§ **Texte fourni**:

Ce sont bien sûr des prix hors taxes auxquelles s’ajoute la marge que prend la compagnie.
A un bout du spectre on peut se dire que ça n’est vraiment pas cher et, à l’inverse que, qu’à l’autre bout du spectre on s’approche des prix d’un restaurant gastronomique.
Les biais de perception de la restauration aérienne
Mais ces chiffres bruts ne veulent pas dire grand chose si on ne prend pas en compte d’autres facteurs.
D’abord le repas ne sera pas le même qu’on soit sur du moyen ou du long courrier. Ensuite, logiquement, un repas à 10 euros sera différemment perçu par le passager selon qu’il a payé son billet 100 ou 400 euros sous l’effet du yield management.
Il faut également prendre en compte une partie des frais de personnel et, chose moins évidente, le prix du kérozène.
Si le prix du kérosène augmente et qu’une partie du dit kérosène sert à transporter le poids des repas, une compagnie qui désire maintenir ses coûts au même niveau jouera sur la qualité des plats (variable) pour composer le prix du carburant sur lequel elle n’a aucune prise. Ou alors elle répercutera l’augmentation du prix du carburant sur celui du repas. En valeur absolue il y a donc plus d’investissement sur la main d’œuvre et la matière première sur un plat de business ou de première que sur un plat d’economy, ce qui est logique.
Ce qui amène également à relativiser la qualité des plats de la classe économique qui se trainent souvent une mauvaise réputation : finalement pour 4 à 10 euros c’est plutôt pas mal non ? C’est un peu comme avec les compagnies low-cost : on n’a que ce que pour quoi on paie.
Le problème de la perception du client est qu’il juge la prestation servie au regard du prix du billet alors qu’elle n’en représente qu’une infime partie, surtout lorsque le yield management s’emballe. Quand on paie un billet 500 euros on est plus exigeant que lorsqu’on le paie 150 pour un même vol alors que la différence entre les deux est juste une histoire d’offre et de demande, pas de qualité de prestation, le prix du repas restant le même.
D’ailleurs les passagers de la business ou de la première classe auraient paradoxalement moins de raisons de se plaindre car proportionnellement, le poids du repas dans le prix du billet pèse proportionnellement moins chez pour eux. Mais il y a là un effet de halo : la différence en termes de services offerts de manière globale et le siège font que si le repas en vol compte, il est dilué dans une expérience plus globale.
Il y a donc un biais de perception logique au détriment des repas servis en vol mais les compagnies ont leur responsabilité : en mettant sur leurs fournisseurs une forte pression sur les prix elles ne les aident pas à augmenter leur niveau de qualité.
De là à justifier les politiques de buy on board ?
Le malentendu du buy on board
Il y a une tendance prononcée chez les majors aujourd’hui, en tout cas sur leur réseau moyen courrier, qui est de remplacer l’habituel service de restauration en economy par du buy on board, autrement dit une offre payante à la carte.
L’explication des compagnies aérienne est des plus simples : puisque les clients trouvent notre offre gratuite de mauvaise qualité on la supprime et on leur propose une offre payante de meilleure qualité qu’ils sont libres de prendre ou pas.

§ **Consigne A**: Reproduisez à l'identique le passage du texte sur la restauration aérienne situé entre « Le problème de » et « expérience plus globale. », ces deux extrémités comprises.
§ **Consigne B**: Poursuivez la rédaction du texte sur la restauration aérienne à partir de l'endroit où il s'arrête.
Les lignes qui suivent proviennent d'une source distincte.

§ **Lignes extraites**:
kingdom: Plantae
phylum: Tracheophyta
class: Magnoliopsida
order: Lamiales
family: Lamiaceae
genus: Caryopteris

§ **Réponse attendue A**:
Le problème de la perception du client est qu’il juge la prestation servie au regard du prix du billet alors qu’elle n’en représente qu’une infime partie, surtout lorsque le yield management s’emballe. Quand on paie un billet 500 euros on est plus exigeant que lorsqu’on le paie 150 pour un même vol alors que la différence entre les deux est juste une histoire d’offre et de demande, pas de qualité de prestation, le prix du repas restant le même.
D’ailleurs les passagers de la business ou de la première classe auraient paradoxalement moins de raisons de se plaindre car proportionnellement, le poids du repas dans le prix du billet pèse proportionnellement moins chez pour eux. Mais il y a là un effet de halo : la différence en termes de services offerts de manière globale et le siège font que si le repas en vol compte, il est dilué dans une expérience plus globale.

§ **Réponse attendue B**:
Une approche qui ne nous convainc pas tant nous sommes persuadés qu’il y a moyen de faire du qualitatif gratuit.
Une approche qui ne satisfait pas les clients non plus : s’ils ne sont pas systématiquement opposés à ce unbundling, ils ne constatent pas de baisse du prix du billet pour autant. Une offre payante à la carte pourquoi pas, mais vu que l’offre gratuite disparait le prix du billet doit baisser non ? Mais ça ne semble pas être le cas.
En fait lorsqu’on voit ce que pèse un repas sur le prix d’un billet de classe économique, enlever son coût du prix du billet global est quasiment imperceptible pour le client. Pire encore, le prix du billet varie en fonction de tellement d’autres variables (carburant, taxes, couts salariaux…) qui pèsent infiniment plus que la restauration que même en enlevant le prix du repas le prix du billet continue d’augmenter ce qui fait que le passager a l’impression de payer toujours plus pour moins.
Donc ces 4 à 10 euros de moins sur le billet (pour peu que la compagnie les enlève vraiment) sont invisibles pour le client alors que pour la compagnie c’est économie énorme lorsqu’elle multiplie ce chiffre par des centaines de milliers de vols.
Une pratique qui a du sens et a un impact financier réel pour la compagnie à son échelle et dont l’impact est au mieux imperceptible voire négativement perçu par le client qui ne voit pas le prix du billet baisser et doit en plus payer pour se restaurer.
La nourriture en vol : un facteur pas si différenciant que cela
Au final la dernière question qu’on peut se poser est : « est-ce vraiment si important? ». Ou, dit autrement, les gens accordent ils tant d’importance à ce qu’on leur sert à bord ?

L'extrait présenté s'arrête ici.